Bureaucracy to prevail at expense of the taxpayer

Last Regular Week for SC General Assembly

By Paul Gable

The SC General Assembly meets today to begin its last regular week of this legislative year.

To say this year has been a disappointment in real legislation is an understatement. In fact, this year will be known by what wasn’t accomplished rather than by what was.

An attempt to pass an ethics reform bill hung up on the shoals of the SC Senate. Seems our senators are determined to keep ethics oversight within the Senate Ethics Committee. No independent investigations of conduct of senators are allowed unless the Senate okays it (read Robert Ford).

There is no telling what may actually be found if investigations were conducted otherwise.

The SC General Assembly again failed to fully fund the Local Government Fund despite a projected $400 million in surplus revenue certified by the state’s Board of Economic Advisers.
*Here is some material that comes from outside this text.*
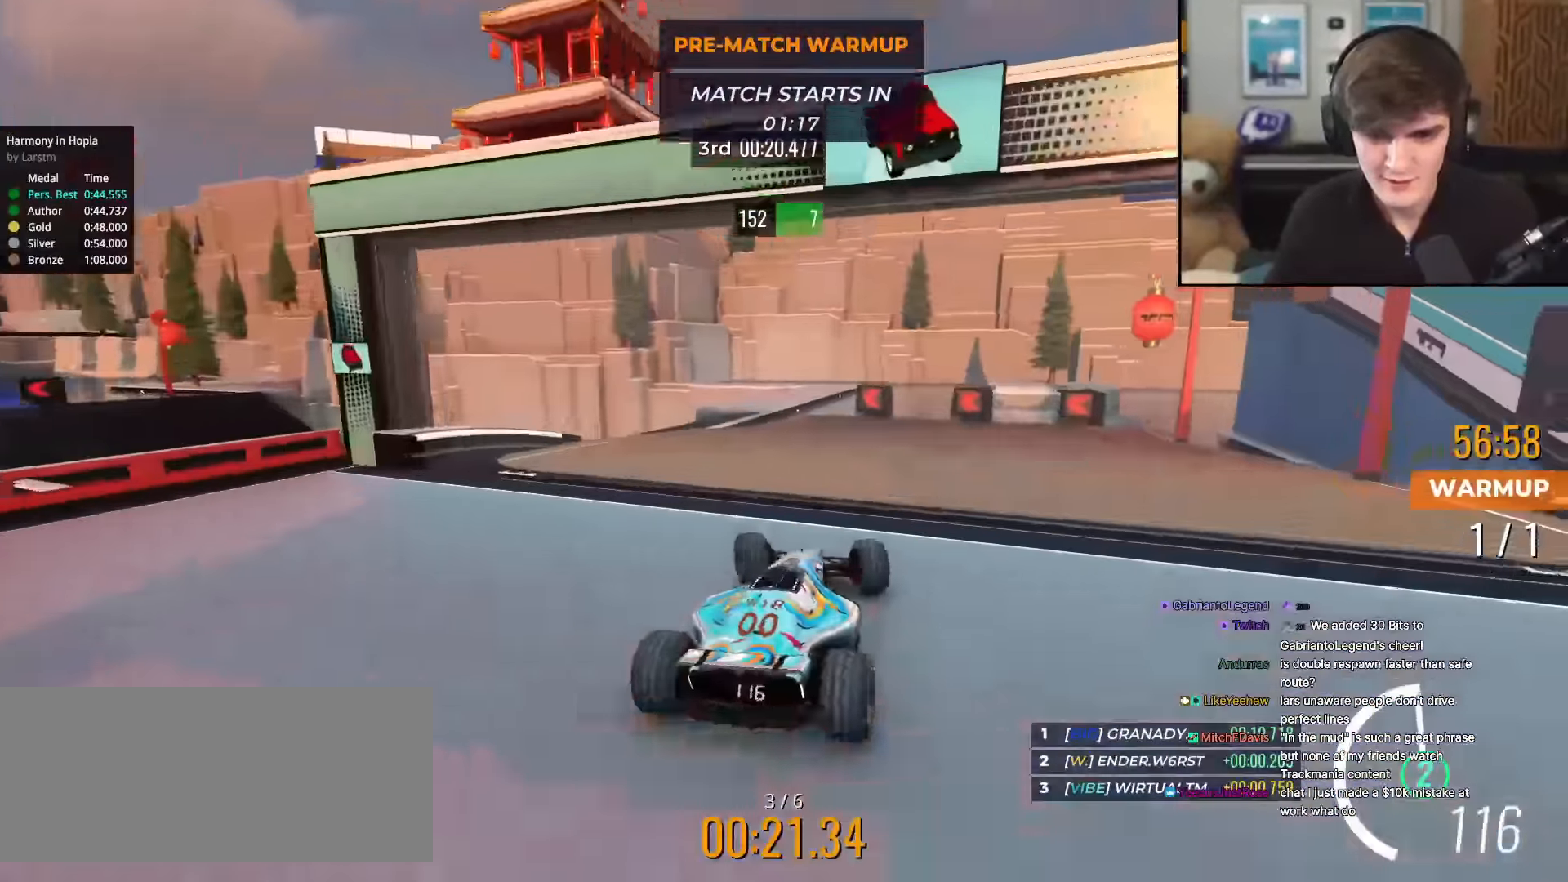
{"keys": ["left", "up"], "events": [[167, "left", "up"], [217, "left", "down"]]}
It wouldn’t have hurt the legislators to take a little over 10% of this surplus to fully fund the LGF, but the SC General Assembly seems to prefer to continue allowing local governments to slowly be bled dry of revenue while Columbia controls real spending.

Of course, there are still plenty of unfunded mandates that the SC General Assembly has passed on to the counties without any consideration of providing some of the excess revenue to help pay for these services.

And it looks like it will be at least next year before any real attempt is made to find funding to fix state roads.

The legislature is hung up on hung up on how much, if any, the state gas tax should be raised and whether a decrease in state income tax will be included.

Transfer of state roads to counties is still undecided. But, one thing seems certain, money to pay for the maintenance on roads transferred to counties will probably not come along. This will become another unfunded mandate (and a giant one).

The state road maintenance question looks like it will get carried over to next year when the SC General Assembly members can, again, posture and pontificate, while failing to pass any meaningful legislation.